EX-5.1 2 h40361exv5w1.htm OPINION OF JONES, WALKER, WAECHTER, POITEVENT, CARRERE & DENEGRE, L.L.P. - LEGALITY OF SECURITIES exv5w1
 

Exhibit 5.1
October 20, 2006
Superior Energy Services, Inc.
1105 Peters Road
Harvey, LA 70058
Ladies and Gentlemen:
     We have acted as counsel to you in connection with (i) the proposed merger (the “Merger”) contemplated by the Agreement and Plan of Merger, dated as of September 22, 2006 (the “Merger Agreement”), among Superior Energy Services, Inc., a Delaware corporation (“Superior”), SPN Acquisition Sub, Inc., a Delaware corporation and wholly owned subsidiary of Superior, and Warrior Energy Services Corporation, a Delaware corporation (“Warrior”) and (ii) the preparation of the Registration Statement on Form S-4 (together with all exhibits thereto, the “Registration Statement”) relating to 5,466,164 shares of Superior common stock, $0.001 par value per share (the “Shares”), issuable to holders of Warrior common stock and stock options pursuant to the Merger Agreement.

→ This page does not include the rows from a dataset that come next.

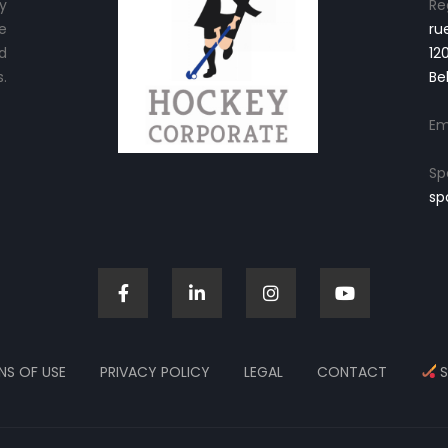
y
Re
e
ru
d
12
.
Be
Em
Sp
sp
NS OF USE
PRIVACY POLICY
LEGAL
CONTACT
S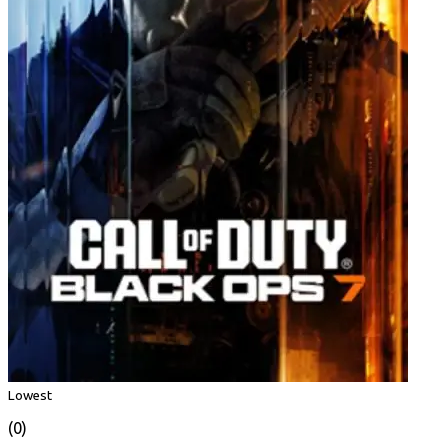
Lowest
(0)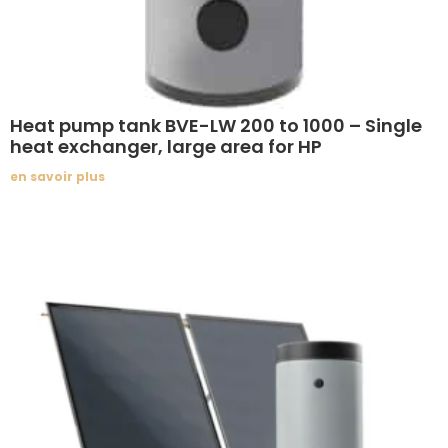
Heat pump tank BVE-LW 200 to 1000 – Single
heat exchanger, large area for HP
en savoir plus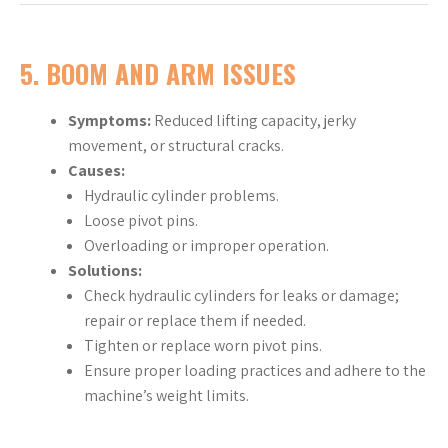
5. BOOM AND ARM ISSUES
Symptoms:
Reduced lifting capacity, jerky
movement, or structural cracks.
Causes:
Hydraulic cylinder problems.
Loose pivot pins.
Overloading or improper operation.
Solutions:
Check hydraulic cylinders for leaks or damage;
repair or replace them if needed.
Tighten or replace worn pivot pins.
Ensure proper loading practices and adhere to the
machine’s weight limits.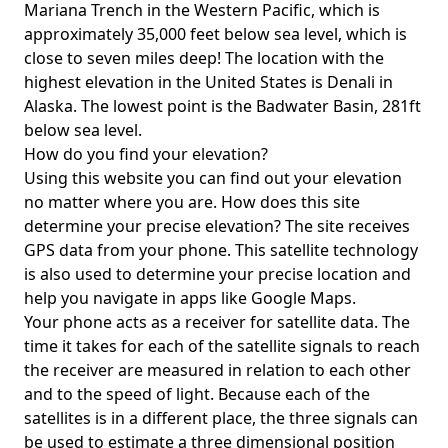
Mariana Trench in the Western Pacific, which is
approximately 35,000 feet below sea level, which is
close to seven miles deep! The location with the
highest elevation in the United States is
Denali in
Alaska
. The lowest point is the
Badwater Basin
, 281ft
below sea level.
How do you find your elevation?
Using this website you can find out your elevation
no matter where you are. How does this site
determine your precise elevation? The site receives
GPS data from your phone. This satellite technology
is also used to determine your precise location and
help you navigate in apps like Google Maps.
Your phone acts as a receiver for satellite data. The
time it takes for each of the satellite signals to reach
the receiver are measured in relation to each other
and to the speed of light. Because each of the
satellites is in a different place, the three signals can
be used to estimate a three dimensional position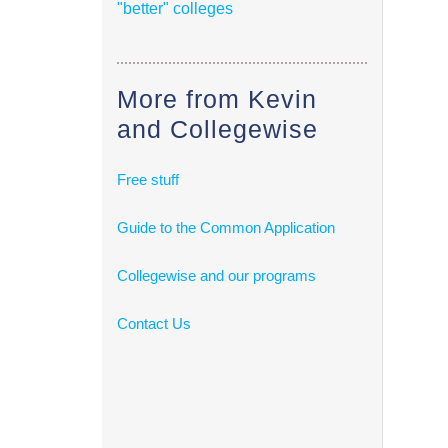
"better" colleges
More from Kevin
and Collegewise
Free stuff
Guide to the Common Application
Collegewise and our programs
Contact Us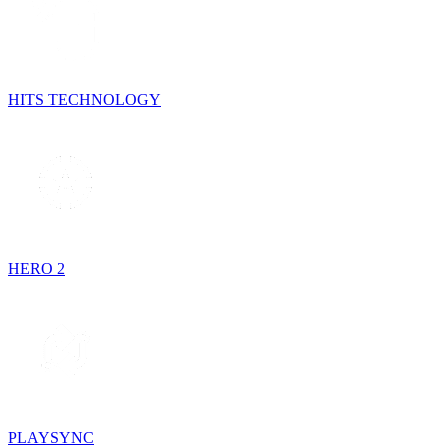
HITS TECHNOLOGY
HERO 2
PLAYSYNC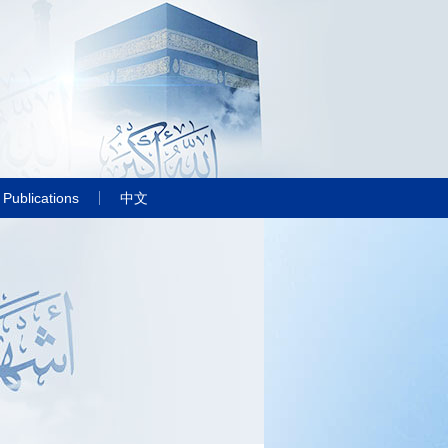
Publications
中文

     Our opinion is based upon an examination of the Registration Statement, the Merger Agreement and such other documents as we have deemed necessary or appropriate as a basis therefore. In conducting our examination, we have assumed the legal capacity of all natural persons, the genuineness of all signatures, the authenticity of all documents submitted to us as originals, the conformity to original documents of all documents submitted to us as certified, conformed, or photostatic copies, and the authenticity of the originals of such copies.
     Based upon and subject to the foregoing, we are of the opinion that the Shares are duly authorized and when issued in accordance with the terms of the Merger Agreement will be legally issued, fully paid and nonassessable.
     We hereby consent to the filing of this opinion with the SEC as an exhibit to the Registration Statement and to the use of our name under the heading entitled “Legal Matters”. In giving such consent, we do not thereby admit that we are in the category of persons whose consent is required under Section 7 of the Securities Act of 1933 or the rules or regulations of the SEC promulgated thereunder.
Very truly yours,
/s/ Jones, Walker, Waechter, Poitevent, Carrère & Denègre, L.L.P.
 
Jones, Walker, Waechter, Poitevent, Carrère & Denègre, L.L.P.